Exercise requirements => Your answer should be the lines below from the one holding "25: (655, 79, 3.50)" through the one holding "38: (54, 435, 1.94)", copied exactly and with nothing else.

========================================================================

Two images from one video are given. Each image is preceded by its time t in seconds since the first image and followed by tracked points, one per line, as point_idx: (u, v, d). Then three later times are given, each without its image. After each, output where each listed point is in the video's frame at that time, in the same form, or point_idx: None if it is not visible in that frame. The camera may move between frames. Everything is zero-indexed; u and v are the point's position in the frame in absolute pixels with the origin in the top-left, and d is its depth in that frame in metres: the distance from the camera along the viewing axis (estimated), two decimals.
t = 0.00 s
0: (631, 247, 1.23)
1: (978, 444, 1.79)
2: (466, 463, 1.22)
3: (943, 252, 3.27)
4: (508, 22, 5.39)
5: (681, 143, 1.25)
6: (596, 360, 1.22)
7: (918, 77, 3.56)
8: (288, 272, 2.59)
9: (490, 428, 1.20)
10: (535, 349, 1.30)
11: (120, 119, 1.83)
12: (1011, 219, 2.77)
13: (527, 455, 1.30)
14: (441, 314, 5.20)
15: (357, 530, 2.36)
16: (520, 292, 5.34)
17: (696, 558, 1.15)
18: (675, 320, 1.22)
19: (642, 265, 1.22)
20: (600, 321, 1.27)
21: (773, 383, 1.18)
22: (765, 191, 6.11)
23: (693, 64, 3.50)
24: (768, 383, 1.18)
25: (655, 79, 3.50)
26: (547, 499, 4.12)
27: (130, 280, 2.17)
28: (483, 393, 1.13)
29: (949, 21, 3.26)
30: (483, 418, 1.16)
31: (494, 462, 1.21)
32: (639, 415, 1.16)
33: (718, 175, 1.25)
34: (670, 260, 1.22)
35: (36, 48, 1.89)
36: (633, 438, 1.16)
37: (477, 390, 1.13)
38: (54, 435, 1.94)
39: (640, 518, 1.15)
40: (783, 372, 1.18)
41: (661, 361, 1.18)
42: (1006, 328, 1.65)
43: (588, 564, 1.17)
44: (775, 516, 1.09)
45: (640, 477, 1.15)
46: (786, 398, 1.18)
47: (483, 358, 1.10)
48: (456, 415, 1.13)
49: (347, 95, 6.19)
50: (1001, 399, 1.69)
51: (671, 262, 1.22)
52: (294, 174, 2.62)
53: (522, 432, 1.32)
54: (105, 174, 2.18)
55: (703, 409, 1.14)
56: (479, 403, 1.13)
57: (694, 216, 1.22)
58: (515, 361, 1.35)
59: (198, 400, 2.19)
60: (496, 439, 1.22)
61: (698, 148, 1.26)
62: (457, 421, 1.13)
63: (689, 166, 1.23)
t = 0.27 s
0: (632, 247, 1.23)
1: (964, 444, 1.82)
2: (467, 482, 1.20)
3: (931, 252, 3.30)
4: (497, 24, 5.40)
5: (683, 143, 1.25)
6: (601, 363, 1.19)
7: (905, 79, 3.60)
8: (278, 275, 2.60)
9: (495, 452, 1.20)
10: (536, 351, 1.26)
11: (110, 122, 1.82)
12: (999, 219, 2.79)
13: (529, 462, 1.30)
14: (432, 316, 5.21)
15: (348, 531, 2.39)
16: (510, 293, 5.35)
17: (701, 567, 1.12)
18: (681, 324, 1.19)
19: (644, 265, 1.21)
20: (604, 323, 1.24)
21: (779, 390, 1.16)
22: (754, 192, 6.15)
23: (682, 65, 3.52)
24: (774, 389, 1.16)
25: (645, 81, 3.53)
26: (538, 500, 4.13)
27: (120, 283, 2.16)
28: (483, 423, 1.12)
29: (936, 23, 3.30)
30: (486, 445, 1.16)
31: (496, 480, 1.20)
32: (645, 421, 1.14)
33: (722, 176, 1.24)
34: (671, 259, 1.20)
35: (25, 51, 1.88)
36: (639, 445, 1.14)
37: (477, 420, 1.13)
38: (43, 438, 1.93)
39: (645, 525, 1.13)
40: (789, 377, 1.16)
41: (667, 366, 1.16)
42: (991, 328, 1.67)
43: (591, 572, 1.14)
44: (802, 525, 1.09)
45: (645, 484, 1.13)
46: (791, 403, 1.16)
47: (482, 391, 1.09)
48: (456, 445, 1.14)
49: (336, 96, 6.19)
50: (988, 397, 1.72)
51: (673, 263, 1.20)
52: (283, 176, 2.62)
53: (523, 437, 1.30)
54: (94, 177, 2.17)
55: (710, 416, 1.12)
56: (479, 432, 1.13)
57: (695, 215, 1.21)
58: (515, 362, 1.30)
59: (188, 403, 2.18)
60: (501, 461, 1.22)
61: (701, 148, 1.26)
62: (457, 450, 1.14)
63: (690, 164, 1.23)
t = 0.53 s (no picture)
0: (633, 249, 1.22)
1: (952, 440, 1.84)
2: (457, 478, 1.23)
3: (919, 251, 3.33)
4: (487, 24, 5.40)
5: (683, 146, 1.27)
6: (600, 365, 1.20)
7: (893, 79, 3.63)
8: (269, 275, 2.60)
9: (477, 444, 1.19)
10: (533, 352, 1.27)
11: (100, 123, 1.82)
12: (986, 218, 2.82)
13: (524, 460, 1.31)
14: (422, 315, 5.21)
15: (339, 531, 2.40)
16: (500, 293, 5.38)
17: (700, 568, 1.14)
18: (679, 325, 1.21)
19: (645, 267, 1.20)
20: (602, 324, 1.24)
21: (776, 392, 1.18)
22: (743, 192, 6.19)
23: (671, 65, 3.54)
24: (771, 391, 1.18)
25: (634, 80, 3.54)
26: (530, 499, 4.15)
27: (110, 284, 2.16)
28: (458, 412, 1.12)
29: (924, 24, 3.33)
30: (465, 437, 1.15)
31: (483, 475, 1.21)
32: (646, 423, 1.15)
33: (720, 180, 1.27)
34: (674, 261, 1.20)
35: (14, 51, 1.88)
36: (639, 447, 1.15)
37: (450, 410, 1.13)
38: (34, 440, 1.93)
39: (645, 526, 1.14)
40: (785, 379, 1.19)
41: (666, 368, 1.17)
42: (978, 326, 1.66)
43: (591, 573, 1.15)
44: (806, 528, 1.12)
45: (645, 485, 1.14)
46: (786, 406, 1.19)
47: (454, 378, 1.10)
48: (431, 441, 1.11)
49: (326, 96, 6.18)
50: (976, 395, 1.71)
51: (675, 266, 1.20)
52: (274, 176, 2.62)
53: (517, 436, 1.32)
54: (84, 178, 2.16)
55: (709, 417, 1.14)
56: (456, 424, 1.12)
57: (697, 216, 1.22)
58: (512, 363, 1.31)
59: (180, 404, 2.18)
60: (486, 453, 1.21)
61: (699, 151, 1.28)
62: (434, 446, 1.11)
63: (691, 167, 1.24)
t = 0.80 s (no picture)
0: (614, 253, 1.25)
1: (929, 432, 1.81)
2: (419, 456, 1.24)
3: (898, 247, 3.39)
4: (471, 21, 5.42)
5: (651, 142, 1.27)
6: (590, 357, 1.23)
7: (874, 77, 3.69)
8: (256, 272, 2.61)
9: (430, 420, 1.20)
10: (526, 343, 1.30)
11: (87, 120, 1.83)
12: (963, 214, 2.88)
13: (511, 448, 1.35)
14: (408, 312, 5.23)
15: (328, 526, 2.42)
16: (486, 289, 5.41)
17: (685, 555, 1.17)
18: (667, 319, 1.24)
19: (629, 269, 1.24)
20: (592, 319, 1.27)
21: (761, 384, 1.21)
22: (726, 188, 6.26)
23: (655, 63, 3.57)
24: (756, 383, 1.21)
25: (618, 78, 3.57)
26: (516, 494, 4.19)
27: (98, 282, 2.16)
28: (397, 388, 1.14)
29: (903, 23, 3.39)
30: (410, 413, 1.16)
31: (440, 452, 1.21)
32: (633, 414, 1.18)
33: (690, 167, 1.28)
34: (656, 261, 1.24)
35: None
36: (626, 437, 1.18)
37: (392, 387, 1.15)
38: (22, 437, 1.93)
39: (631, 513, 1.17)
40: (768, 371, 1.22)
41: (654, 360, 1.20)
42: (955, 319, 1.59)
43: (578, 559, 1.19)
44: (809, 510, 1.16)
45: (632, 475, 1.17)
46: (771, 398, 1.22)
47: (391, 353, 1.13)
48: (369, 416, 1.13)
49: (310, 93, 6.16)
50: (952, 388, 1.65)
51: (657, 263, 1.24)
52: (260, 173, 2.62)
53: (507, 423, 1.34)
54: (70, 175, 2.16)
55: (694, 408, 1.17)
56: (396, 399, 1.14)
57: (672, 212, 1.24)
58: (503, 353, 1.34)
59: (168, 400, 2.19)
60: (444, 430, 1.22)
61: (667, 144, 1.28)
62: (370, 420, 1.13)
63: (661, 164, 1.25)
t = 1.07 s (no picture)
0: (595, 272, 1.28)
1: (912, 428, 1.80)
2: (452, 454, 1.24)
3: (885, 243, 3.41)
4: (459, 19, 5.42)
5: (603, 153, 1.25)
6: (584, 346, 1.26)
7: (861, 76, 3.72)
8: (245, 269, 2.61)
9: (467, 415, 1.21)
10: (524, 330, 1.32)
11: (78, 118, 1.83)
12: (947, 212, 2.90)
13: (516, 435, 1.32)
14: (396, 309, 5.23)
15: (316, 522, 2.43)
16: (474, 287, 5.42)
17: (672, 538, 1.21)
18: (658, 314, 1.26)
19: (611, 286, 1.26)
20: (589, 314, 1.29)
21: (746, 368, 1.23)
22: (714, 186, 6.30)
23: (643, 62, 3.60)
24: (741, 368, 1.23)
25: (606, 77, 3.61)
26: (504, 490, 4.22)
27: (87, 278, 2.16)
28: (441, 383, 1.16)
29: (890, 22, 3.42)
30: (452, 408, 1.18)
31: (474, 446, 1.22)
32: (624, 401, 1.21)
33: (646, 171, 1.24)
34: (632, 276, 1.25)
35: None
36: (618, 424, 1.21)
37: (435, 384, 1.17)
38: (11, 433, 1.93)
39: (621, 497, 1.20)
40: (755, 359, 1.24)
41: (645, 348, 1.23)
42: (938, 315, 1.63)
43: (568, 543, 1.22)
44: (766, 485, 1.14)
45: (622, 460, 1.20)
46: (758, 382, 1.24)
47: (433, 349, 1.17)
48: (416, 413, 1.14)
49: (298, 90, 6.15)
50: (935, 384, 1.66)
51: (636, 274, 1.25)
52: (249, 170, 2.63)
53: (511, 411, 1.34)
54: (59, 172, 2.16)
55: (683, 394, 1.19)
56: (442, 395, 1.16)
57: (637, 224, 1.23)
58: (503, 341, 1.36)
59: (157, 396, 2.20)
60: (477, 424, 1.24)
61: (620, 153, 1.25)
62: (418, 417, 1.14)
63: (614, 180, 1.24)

========================================================================

Final answer =>
25: (655, 79, 3.50)
26: (547, 499, 4.12)
27: (130, 280, 2.17)
28: (483, 393, 1.13)
29: (949, 21, 3.26)
30: (483, 418, 1.16)
31: (494, 462, 1.21)
32: (639, 415, 1.16)
33: (718, 175, 1.25)
34: (670, 260, 1.22)
35: (36, 48, 1.89)
36: (633, 438, 1.16)
37: (477, 390, 1.13)
38: (54, 435, 1.94)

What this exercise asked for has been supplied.